On social media Noem expressed no regret, no sadness, no empathy for the animals others say did not need to die, and certainly did not need to die so cruelly.

READ MORE: ‘Assassination of Political Rivals as an Official Act’: AOC Warns Take Trump ‘Seriously’

But she did use the opportunity to promote her book.

Attorney and legal analyst Jeffrey Evan Gold says Governor Noem’s actions might have violated state law.

“You slaughtered a 14-month-old puppy because it wasn’t good at the ‘job’ you chose for it?” he asked. “SD § 40-1-2.3. ‘No person owning or responsible for the care of an animal may neglect, abandon, or mistreat the animal.'”

The Democratic National Committee released a statement saying, “Kristi Noem’s extreme record goes beyond bizarre rants about killing her pets – she also previously said a 10-year-old rape victim should be forced to carry out her pregnancy, does not support exceptions for rape or incest, and has threatened to throw pharmacists in jail for providing medication abortions.”

Former Trump White House Director of Strategic Communications Alyssa Farah Griffin, now a co-host on “The View” wrote, “There are countless organizations that re-home dogs from owners who are incapable of properly training and caring for them.”

The Lincoln Project’s Rick Wilson blasted the South Dakota governor.

“Kristi Noem is trash,” he began. “Decades with hunting- and bird-dogs, and the number I’ve killed because they were chicken-sharp or had too much prey drive is ZERO. Puppies need slow exposure to birds, and bird-scent.”

“She killed a puppy because she was lazy at training bird dogs, not because it was a bad dog,” he added. “Not every dog is for the field, but 99.9% of them are trainable or re-homeable. We have one now who was never going in the field, but I didn’t kill her. She’s sleeping on the couch. You down old dogs, hurt dogs, and sick dogs humanely, not by shooting them and tossing them in a gravel pit. Unsporting and deliberately cruel…but she wrote this to prove the cruelty is the point.”

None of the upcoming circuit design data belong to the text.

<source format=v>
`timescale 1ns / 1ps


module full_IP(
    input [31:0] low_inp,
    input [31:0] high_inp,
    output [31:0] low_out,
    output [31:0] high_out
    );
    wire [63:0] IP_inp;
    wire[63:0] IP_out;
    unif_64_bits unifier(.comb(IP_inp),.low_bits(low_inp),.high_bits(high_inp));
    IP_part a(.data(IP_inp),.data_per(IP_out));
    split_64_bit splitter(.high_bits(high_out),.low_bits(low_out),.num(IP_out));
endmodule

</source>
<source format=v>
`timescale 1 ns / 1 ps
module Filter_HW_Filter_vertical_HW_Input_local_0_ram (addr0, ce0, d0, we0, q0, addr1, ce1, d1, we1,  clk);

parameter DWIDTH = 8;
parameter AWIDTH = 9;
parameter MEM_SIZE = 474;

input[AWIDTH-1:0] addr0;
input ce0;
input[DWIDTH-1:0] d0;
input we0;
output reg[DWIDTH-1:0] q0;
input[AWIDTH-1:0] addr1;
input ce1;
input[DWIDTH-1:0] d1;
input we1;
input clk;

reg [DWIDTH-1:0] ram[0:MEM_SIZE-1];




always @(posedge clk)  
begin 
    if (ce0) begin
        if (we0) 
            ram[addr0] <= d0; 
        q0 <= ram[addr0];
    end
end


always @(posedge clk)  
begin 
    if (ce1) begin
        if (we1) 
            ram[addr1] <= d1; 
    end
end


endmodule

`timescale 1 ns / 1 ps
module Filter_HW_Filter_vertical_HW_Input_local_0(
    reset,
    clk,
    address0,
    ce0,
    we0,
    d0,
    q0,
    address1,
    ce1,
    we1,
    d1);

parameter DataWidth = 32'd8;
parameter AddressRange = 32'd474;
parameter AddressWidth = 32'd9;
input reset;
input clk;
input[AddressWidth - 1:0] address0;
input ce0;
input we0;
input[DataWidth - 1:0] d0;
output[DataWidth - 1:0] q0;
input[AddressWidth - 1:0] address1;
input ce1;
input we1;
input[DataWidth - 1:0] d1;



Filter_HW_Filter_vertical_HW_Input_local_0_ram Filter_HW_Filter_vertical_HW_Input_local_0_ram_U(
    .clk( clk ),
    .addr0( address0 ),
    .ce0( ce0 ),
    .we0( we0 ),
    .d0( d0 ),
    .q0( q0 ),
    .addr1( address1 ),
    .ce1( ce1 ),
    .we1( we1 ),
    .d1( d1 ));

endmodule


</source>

Melissa Jo Peltier, a writer and producer of the “Dog Whisperer with Cesar Millan” series, also heaped strong criticism on Noem.

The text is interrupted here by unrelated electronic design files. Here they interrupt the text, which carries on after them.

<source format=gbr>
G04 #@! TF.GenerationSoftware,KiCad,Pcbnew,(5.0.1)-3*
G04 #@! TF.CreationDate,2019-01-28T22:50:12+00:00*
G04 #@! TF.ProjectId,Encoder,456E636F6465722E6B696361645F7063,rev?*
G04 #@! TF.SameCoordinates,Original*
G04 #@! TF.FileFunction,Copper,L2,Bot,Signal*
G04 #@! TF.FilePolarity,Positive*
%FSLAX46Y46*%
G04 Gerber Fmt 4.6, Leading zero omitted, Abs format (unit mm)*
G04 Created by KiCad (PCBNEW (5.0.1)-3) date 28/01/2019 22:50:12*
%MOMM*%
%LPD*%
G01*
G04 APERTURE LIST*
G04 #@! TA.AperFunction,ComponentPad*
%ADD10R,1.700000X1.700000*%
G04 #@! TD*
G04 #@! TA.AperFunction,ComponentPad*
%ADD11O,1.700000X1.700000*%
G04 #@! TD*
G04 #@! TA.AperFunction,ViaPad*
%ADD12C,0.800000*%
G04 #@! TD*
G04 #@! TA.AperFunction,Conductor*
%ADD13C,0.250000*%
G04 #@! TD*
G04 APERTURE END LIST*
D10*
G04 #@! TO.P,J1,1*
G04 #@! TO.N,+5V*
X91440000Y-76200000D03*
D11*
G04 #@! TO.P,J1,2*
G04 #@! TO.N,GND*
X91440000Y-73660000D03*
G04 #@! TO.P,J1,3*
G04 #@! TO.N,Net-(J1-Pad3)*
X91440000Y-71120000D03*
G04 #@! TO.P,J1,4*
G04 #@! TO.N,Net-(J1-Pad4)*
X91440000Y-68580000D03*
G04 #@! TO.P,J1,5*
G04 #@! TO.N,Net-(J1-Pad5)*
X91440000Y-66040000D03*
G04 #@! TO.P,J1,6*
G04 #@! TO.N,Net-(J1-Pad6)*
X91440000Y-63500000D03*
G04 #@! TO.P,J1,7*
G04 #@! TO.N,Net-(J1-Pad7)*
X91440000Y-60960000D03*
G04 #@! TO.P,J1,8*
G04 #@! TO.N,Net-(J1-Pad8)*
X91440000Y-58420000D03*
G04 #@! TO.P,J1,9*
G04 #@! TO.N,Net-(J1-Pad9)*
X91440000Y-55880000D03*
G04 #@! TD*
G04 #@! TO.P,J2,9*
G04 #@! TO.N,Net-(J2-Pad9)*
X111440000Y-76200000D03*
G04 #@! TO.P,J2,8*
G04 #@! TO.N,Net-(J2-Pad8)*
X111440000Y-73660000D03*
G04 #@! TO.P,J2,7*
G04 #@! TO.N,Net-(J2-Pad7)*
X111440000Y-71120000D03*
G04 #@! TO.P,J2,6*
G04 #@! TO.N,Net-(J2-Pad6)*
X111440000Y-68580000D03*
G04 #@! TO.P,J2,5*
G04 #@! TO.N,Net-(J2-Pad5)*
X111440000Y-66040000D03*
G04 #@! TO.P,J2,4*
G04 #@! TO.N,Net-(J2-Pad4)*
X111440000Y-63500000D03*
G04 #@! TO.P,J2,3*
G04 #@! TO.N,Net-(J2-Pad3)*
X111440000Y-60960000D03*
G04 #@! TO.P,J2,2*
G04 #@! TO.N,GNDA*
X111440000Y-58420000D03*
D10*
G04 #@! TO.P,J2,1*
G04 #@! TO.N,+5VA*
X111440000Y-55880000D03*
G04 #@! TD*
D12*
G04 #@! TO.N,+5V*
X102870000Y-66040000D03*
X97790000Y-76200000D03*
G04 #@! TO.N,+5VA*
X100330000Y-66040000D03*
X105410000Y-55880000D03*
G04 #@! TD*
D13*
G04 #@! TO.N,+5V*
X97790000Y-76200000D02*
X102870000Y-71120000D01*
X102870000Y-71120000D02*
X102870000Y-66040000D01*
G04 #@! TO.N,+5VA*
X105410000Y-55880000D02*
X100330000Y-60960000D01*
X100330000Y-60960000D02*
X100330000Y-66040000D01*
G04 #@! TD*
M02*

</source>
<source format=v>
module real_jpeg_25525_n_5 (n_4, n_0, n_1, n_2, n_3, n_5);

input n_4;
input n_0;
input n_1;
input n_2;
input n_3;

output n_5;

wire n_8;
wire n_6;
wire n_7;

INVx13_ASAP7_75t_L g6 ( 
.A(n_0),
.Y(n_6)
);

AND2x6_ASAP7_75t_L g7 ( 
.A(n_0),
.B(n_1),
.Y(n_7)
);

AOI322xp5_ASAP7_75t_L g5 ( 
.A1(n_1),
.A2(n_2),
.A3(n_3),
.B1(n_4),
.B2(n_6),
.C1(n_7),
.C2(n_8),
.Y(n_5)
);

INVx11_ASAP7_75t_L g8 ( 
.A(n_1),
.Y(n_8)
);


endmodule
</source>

“After 10+ years working with Cesar Millan & other highly specialized trainers, I believe NO dog should be put down just because they can’t or won’t do what we decide WE want them to,” Peltier said in a lengthy statement. “Dogs MUST be who they are. Sadly, that’s often who WE teach them to be. And our species is a hot mess. I would have happily taken Kristi Noem’s puppy & rehomed it. What she did is animal cruelty & cold blooded murder in my book.”